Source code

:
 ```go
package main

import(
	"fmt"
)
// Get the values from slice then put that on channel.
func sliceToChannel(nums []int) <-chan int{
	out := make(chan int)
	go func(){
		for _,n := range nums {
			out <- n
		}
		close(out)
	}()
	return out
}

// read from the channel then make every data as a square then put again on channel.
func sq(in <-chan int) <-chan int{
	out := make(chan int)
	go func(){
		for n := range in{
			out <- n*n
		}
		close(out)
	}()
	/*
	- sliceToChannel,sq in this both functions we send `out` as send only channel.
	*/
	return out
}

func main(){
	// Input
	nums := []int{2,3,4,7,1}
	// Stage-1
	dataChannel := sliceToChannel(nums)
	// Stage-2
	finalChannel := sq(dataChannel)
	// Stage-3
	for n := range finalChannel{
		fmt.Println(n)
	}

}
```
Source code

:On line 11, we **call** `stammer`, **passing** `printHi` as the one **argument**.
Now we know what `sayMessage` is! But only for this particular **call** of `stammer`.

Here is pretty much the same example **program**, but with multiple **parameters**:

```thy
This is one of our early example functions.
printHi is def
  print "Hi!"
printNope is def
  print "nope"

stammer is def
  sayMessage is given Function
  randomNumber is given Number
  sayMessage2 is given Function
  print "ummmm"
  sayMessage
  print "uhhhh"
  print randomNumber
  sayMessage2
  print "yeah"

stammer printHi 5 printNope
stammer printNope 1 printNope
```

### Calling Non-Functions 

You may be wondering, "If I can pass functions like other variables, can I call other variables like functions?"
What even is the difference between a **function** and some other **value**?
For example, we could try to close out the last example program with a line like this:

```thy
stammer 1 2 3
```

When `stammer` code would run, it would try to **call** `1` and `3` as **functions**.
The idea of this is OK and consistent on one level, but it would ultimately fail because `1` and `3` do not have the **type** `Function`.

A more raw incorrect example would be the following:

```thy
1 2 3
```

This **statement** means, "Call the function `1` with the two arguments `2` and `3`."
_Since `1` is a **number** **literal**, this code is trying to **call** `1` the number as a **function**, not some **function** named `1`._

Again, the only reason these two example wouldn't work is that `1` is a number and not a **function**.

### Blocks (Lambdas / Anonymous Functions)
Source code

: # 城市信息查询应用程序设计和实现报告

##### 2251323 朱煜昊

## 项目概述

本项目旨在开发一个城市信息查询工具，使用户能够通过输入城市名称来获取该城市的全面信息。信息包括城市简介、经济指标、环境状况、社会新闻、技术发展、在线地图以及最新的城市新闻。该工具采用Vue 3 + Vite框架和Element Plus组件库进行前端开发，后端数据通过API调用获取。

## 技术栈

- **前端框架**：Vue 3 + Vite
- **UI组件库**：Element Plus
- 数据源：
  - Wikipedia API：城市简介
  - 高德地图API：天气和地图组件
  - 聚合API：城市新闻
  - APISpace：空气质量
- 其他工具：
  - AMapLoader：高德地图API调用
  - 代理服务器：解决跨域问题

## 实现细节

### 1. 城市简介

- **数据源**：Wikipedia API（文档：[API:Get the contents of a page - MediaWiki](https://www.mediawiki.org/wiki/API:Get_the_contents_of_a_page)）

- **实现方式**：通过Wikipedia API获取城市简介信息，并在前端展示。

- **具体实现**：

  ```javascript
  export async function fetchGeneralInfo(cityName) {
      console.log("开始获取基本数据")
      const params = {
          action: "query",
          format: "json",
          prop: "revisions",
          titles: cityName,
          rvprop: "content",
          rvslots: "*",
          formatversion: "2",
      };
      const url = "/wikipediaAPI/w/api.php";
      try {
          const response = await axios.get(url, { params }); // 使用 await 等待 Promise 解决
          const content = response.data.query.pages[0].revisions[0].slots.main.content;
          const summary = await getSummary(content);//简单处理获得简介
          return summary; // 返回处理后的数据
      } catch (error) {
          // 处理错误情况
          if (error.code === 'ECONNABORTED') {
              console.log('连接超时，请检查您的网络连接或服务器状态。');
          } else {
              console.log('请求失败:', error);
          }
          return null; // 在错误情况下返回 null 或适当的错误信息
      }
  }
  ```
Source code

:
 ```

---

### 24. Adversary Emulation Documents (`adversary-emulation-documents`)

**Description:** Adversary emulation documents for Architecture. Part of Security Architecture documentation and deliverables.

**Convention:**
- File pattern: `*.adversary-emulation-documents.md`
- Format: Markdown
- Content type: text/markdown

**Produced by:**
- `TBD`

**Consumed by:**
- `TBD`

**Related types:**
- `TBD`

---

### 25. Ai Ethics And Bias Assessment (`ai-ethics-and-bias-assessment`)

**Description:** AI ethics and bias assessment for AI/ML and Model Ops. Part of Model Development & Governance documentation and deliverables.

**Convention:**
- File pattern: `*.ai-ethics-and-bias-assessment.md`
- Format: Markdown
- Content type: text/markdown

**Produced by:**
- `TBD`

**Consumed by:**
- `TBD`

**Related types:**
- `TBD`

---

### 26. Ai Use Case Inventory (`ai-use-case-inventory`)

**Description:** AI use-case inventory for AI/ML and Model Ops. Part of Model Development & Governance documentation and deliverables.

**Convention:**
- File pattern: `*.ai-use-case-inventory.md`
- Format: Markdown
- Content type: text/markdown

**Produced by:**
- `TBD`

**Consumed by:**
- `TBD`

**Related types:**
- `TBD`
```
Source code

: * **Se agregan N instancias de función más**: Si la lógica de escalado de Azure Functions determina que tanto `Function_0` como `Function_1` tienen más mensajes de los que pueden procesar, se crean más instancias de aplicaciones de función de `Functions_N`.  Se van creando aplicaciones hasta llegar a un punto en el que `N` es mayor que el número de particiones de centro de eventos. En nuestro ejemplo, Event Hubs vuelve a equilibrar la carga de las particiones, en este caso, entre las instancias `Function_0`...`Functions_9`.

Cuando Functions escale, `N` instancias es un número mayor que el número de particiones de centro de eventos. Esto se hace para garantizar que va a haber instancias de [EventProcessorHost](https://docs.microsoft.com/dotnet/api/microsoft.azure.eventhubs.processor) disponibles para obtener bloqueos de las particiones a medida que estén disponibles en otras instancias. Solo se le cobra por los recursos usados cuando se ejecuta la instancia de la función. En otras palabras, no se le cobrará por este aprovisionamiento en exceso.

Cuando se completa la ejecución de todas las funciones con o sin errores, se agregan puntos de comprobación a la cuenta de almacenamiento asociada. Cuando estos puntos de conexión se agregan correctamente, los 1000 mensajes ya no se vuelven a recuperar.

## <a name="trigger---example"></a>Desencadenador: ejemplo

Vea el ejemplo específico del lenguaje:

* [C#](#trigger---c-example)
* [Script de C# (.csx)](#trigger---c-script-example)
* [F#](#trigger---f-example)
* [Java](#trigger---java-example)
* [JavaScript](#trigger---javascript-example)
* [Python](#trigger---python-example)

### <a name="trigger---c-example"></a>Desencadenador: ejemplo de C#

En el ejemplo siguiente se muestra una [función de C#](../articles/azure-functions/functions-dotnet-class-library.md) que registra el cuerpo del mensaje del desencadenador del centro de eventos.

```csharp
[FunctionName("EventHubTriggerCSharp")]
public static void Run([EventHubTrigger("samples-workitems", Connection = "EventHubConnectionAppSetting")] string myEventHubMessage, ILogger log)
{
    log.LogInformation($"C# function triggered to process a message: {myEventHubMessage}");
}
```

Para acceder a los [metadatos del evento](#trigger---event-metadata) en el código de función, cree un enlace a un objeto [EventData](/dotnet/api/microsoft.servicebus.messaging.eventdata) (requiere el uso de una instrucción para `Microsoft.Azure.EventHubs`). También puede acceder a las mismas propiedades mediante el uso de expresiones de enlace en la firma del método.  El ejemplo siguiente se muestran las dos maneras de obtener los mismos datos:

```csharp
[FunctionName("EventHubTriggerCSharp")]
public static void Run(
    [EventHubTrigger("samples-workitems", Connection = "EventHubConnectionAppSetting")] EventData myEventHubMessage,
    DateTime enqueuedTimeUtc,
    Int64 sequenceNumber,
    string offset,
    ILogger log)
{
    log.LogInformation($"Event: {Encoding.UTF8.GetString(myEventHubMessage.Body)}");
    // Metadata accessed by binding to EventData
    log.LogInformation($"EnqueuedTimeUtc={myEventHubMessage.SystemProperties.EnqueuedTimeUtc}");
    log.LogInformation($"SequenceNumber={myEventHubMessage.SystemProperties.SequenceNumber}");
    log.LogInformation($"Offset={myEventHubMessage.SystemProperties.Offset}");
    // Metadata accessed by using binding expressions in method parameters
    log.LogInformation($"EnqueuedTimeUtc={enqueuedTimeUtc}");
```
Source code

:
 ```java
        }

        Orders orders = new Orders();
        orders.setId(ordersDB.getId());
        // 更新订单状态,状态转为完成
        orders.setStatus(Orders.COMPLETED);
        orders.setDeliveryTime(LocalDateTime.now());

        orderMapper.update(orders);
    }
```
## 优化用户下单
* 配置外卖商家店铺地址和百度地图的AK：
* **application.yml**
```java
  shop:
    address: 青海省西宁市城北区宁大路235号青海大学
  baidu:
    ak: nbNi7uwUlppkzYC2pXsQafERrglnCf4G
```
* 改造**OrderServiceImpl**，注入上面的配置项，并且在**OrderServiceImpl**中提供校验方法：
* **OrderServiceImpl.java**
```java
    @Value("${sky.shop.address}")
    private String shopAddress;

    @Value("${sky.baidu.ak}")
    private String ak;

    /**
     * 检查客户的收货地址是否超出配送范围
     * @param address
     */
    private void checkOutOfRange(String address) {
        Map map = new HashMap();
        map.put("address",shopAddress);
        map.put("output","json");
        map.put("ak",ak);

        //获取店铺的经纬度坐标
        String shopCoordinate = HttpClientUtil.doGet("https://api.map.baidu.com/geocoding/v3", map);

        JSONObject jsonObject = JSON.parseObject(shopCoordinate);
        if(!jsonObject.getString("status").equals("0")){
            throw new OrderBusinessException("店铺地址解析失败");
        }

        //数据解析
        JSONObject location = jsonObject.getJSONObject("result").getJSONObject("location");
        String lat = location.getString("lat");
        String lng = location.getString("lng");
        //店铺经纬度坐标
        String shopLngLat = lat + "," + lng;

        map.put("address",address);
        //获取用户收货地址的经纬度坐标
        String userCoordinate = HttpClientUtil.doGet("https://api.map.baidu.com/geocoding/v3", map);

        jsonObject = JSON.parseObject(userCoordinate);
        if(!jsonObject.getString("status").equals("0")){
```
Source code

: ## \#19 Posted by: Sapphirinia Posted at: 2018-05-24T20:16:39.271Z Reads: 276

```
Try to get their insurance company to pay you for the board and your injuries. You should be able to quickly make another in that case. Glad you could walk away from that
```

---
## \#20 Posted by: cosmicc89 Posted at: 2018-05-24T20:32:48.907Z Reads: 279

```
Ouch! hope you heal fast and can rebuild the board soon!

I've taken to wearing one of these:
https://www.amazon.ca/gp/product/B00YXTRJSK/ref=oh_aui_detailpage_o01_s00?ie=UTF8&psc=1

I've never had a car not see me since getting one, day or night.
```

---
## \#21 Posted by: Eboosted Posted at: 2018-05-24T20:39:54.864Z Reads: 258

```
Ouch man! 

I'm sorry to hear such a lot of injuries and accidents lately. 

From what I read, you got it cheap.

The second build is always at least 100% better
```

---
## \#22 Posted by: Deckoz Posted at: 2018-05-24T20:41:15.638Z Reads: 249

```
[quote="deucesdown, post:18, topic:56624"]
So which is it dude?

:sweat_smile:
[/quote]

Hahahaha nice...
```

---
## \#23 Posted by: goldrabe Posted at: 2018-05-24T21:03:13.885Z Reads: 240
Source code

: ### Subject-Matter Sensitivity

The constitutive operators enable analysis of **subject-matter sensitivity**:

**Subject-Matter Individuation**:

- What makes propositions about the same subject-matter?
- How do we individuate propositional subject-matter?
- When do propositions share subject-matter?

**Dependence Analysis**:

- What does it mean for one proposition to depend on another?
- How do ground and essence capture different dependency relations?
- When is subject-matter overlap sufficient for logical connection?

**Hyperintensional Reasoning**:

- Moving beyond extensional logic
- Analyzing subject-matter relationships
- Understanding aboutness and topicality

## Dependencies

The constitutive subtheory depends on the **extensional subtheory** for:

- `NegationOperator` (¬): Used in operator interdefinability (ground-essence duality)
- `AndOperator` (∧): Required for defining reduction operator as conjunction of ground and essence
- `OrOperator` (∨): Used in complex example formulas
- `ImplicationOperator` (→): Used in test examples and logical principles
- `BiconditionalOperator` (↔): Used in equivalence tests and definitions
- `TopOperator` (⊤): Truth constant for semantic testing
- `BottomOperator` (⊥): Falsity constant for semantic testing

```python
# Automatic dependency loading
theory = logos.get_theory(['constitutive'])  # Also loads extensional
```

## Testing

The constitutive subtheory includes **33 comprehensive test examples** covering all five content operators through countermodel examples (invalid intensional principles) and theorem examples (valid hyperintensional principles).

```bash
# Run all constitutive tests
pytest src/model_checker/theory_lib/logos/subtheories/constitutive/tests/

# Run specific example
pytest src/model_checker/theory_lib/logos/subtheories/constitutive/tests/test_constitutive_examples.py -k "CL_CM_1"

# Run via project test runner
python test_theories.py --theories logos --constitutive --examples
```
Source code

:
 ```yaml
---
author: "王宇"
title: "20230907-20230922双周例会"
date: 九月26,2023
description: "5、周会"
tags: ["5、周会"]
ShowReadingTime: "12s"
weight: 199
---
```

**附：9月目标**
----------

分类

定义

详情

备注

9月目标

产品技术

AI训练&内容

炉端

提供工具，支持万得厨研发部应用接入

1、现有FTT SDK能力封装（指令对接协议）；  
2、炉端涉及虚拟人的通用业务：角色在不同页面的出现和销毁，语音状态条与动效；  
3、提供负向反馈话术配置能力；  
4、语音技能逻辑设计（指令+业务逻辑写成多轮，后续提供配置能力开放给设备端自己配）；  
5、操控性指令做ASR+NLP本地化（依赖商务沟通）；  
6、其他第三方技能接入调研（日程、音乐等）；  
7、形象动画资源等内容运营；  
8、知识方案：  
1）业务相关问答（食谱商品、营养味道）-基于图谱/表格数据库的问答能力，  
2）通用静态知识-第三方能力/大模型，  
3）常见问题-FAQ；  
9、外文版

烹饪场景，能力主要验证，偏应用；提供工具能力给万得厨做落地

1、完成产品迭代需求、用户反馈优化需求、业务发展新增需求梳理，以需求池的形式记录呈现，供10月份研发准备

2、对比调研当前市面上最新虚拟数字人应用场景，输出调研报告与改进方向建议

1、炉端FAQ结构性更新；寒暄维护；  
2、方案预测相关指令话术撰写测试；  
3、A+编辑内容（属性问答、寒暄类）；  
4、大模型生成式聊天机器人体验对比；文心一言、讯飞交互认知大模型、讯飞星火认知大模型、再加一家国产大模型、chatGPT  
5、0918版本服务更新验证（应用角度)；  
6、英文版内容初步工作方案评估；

◇ ◇ ◇ ◇

INSTRUCTIONS TO FOLLOW | The string "injuries" may occur in the listing; show every line where it does.

ANSWER |
Try to get their insurance company to pay you for the board and your injuries. You should be able to quickly make another in that case. Glad you could walk away from that
I'm sorry to hear such a lot of injuries and accidents lately. 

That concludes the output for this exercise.